RECORDED INFORMATION START
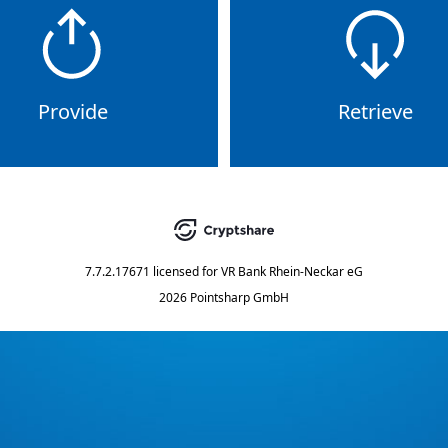
Provide
Retrieve
7.7.2.17671
licensed for
VR Bank Rhein-Neckar eG
2026 Pointsharp GmbH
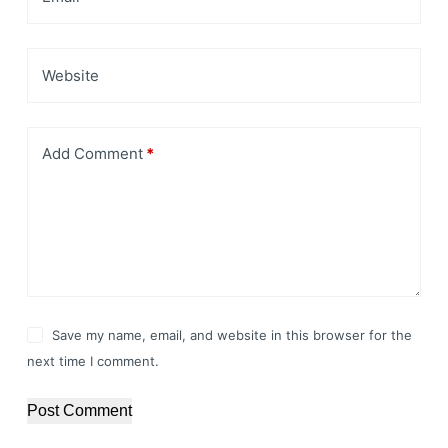
Website
Add Comment
*
Save my name, email, and website in this browser for the
next time I comment.
Post Comment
RECORDED INFORMATION END
**WHAT THE TASK ASKS**
Retype every line of text from the listing above exactly as it reads, and leave the pictures out of your answer.

**SOLUTION FOR THIS EXERCISE**
Provide
Retrieve
7.7.2.17671
licensed for
VR Bank Rhein-Neckar eG
2026 Pointsharp GmbH
Website
Add Comment
*
Save my name, email, and website in this browser for the
next time I comment.
Post Comment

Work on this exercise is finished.